Jiddu Krishnamurti (1895 – 1986) was an Indian philosopher, speaker and writer. As a young man he renounced the role bestowed on him as a world teacher, as he did not wish to belong to any organization of a spiritual kind or have any allegiance to any nationality, caste, religion, or philosophy. He spent the rest of his life travelling the world, speaking to large and small groups and individuals about his own insights into the human mind. He wrote many books, among them The First and Last Freedom, The Awakening of Intelligence, and Krishnamurti’s Notebook. Many of his talks and discussions have been published as well. Krishnamurti also founded several schools around the world based on his views on education.

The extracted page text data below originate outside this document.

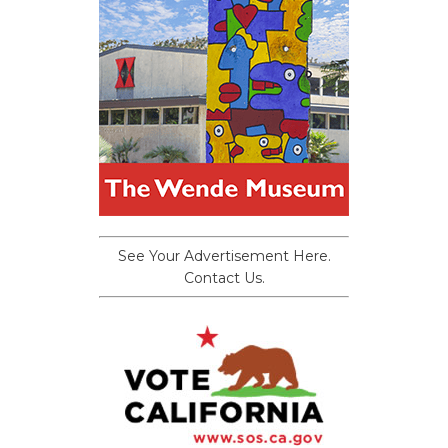
See Your Advertisement Here.
Contact Us.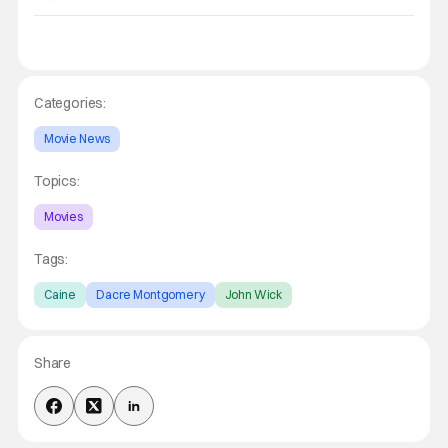
Categories:
Movie News
Topics:
Movies
Tags:
Caine
Dacre Montgomery
John Wick
Share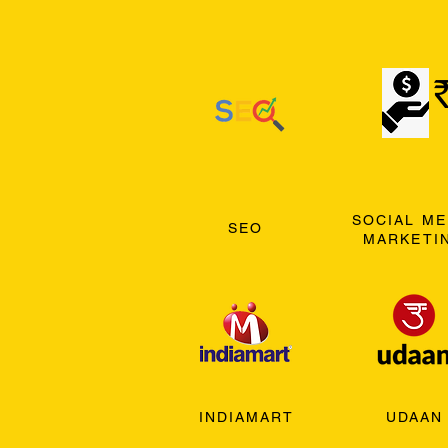
SOCIAL ME
SEO
MARKETI
INDIAMART
UDAAN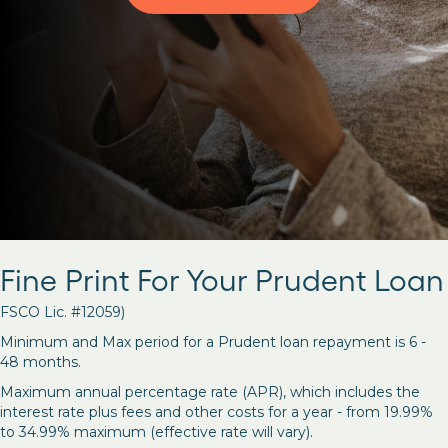
Fine Print For Your Prudent Loan
FSCO Lic. #12059)
Minimum and Max period for a Prudent loan repayment is 6 -
48 months.
Maximum annual percentage rate (APR), which includes the
interest rate plus fees and other costs for a year - from 19.99%
to 34.99% maximum (effective rate will vary).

Quotes by Jiddu Krishnamurti…
When the mind is silent, when it is no longer projecting itself into the future, wishing for something; when the mind is really quiet, profoundly peaceful, the unknown comes into being. You don’t have to search for it. You cannot invite it. That which you can invite is only that which you know. You cannot invite an unknown guest. You can only invite one you know. But you do not know the unknown, God, reality, or what you will. It must come. It can come only when the field is right, when the soil is tilled, but if you till in order for it to come, then you will not have it.

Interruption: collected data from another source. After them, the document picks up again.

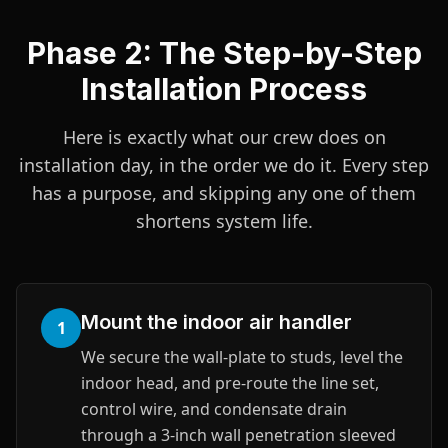
Phase 2: The Step-by-Step
Installation Process
Here is exactly what our crew does on
installation day, in the order we do it. Every step
has a purpose, and skipping any one of them
shortens system life.
Mount the indoor air handler
1
We secure the wall-plate to studs, level the
indoor head, and pre-route the line set,
control wire, and condensate drain
through a 3-inch wall penetration sleeved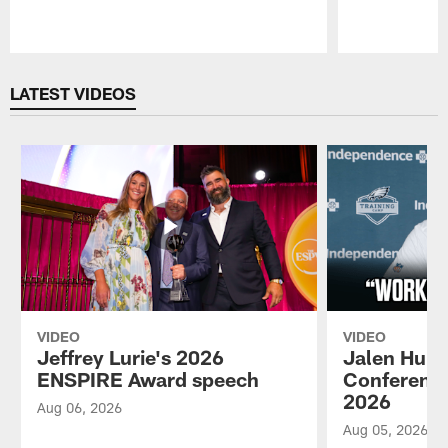
Pause
Play
LATEST VIDEOS
VIDEO
VIDEO
Jeffrey Lurie's 2026
Jalen Hurt
ENSPIRE Award speech
Conference
2026
Aug 06, 2026
Aug 05, 2026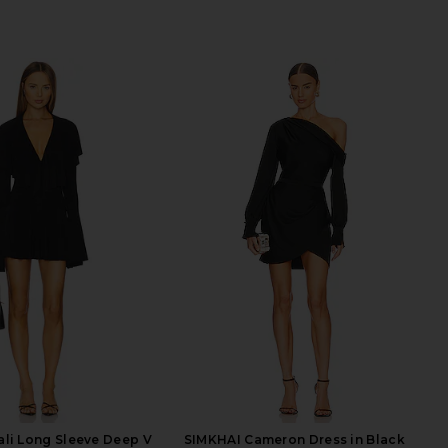
li Long Sleeve Deep V
SIMKHAI Cameron Dress in Black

The understanding of oneself is not a result, a culmination; it is seeing oneself from moment to moment in the mirror of relationship — one’s relationship to property, to things, to people and to ideas.
War is merely an outward expression of our inward state, an enlargement of our daily action. It is more spectacular, more bloody, more destructive, but it is the collective result of our individual activities.
To find life’s purpose we must go through the door of ourselves.
If you observe, you will see that there is an interval between two thoughts, between two emotions. In that interval, which is not the product of memory, there is an extraordinary freedom from the “me” and the “mine,” and that interval is timeless.
When experience is complete, there is no residue — that is the beauty of life.
What is needed, rather than running away or controlling or suppressing or any other resistance, is understanding fear; that means, watch it, learn about it, come directly into contact with it. We are to learn about fear, not how to escape from it.
We are second-hand people. We have lived on what we have been told, either guided by our inclinations, our tendencies, or compelled to accept by circumstances and environment. We are the result of all kinds of influences, and there is nothing new in us, nothing that we have discovered for ourselves: nothing original, pristine, clear.
Freedom from the desire for an answer is essential to the understanding of a problem.
The constant assertion of belief is an indication of fear.